11 Volunteer Core Group…its role  A core group of volunteers comprising Oishika, Harsh, Soumi, Amit, Oishik, Praveen, Abhishek, Sanjeev, Sahana, Karubakee, Priyanka, Paulomi (Kolkata); Pinaki and Sreemoyee (Bangalore); Purnima and Sobins (Mumbai) steered the course of the campaign.  From conceptualizing to providing content and designing to media advocacy was done by volunteers. They ensured media coverage of the campaign activities.

12 Volunteers thrilled…  When the State Human Rights Chairperson Justice Shyamal Sen (whom the volunteers approached for an appointment) gave the group a patient hearing and expressed interest and eagerness to attend volunteer programmes.
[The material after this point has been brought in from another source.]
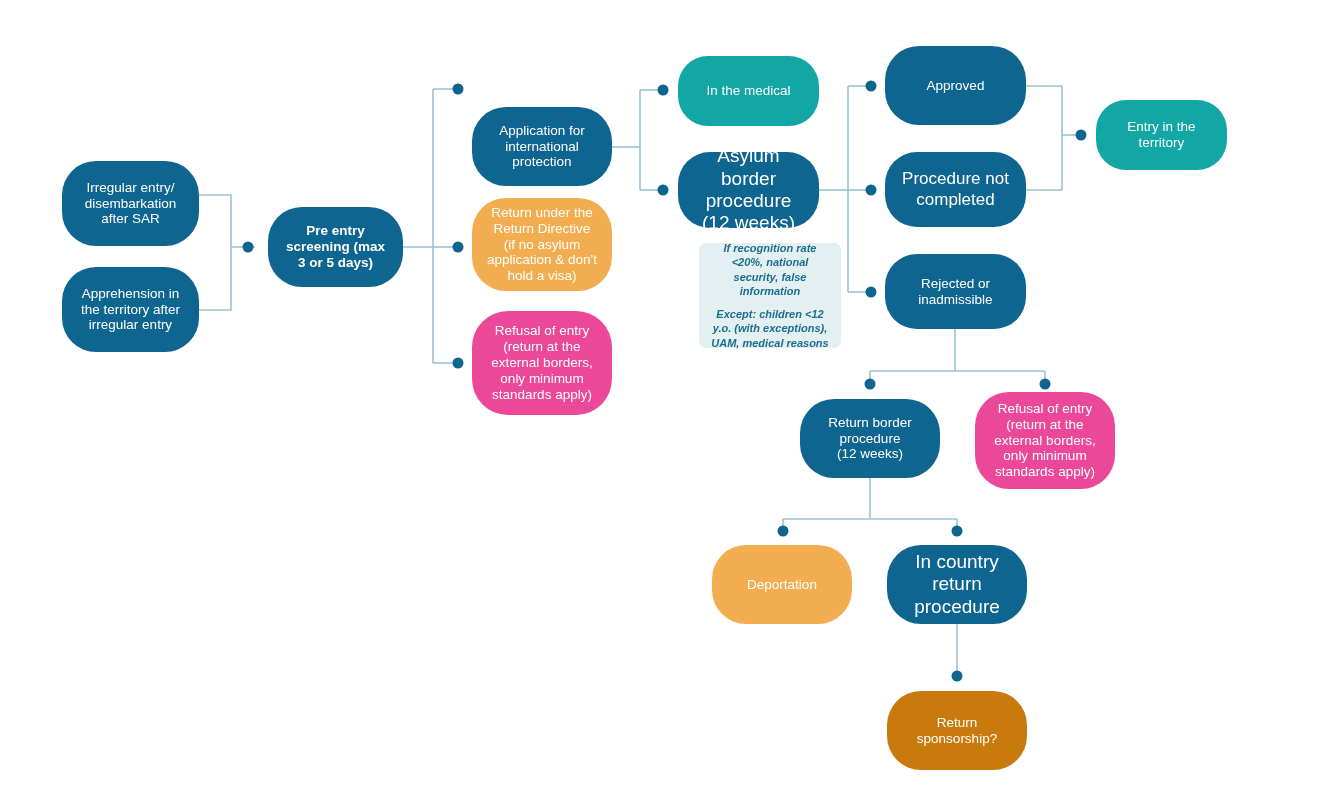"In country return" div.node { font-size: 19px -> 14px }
13 Volunteers thrilled…  As they are experiencing a shift in their role, from assisting with logistics support for CRY programmes to being panelists, moderators (Child Rights spokespersons) on issue based discussion and independent desinging, planning and implementation of programmes (CRY-Oxford Programme and Children’s Day programme in City Centre)

14 Highlights  28 th Nov. : Volunteer film on Child Labour, SIRAAJ screened in Kolkata Short Film Festival at Nandan  Meetings of volunteers with Editor of Aajkal (Bengali Daily), Times of India (Correspondent)  Seminar series in IIM Kolkata and NUJS on ‘Unorganized Sector, Rights of Workers and child Labour’

15 The RTI Phase  Responding to the apathetic attitude of the state, the volunteers decided to file a Right to Information (RTI) petition. RTI filed in three departments (Labour, Home and Industries and Commerce)  As a follow up measure CRY volunteers visited the PIOs’ of the respective departments  Receiving no response within 48 hours the volunteers filed an appeal with the Secretary of the West Bengal Information Commission.

16 The RTI Phase  Meanwhile response has been received from the State Police and Commerce and Industries Department. However the answers are far from being satisfactory.  In the whole process the volunteers ended up familiarizing themselves with the various state mechanisms and the bureaucracy.  Certainly helped volunteers to boost their confidence.

17 Key Learning  Transformation in the attitude of the volunteers Initially the volunteers were apprehensive to visit the govt. dept. and speak to the Bureaucrats. But with regular interaction that was required to push the letters from one desk to the other the volunteers gained confidence. The volunteers being from the middle class typically reflected And apathy (combined with fear) towards engaging with the state. The RTI process has offered an opportunity for the volunteers to initiate a process (however nascent) of engaging with the state.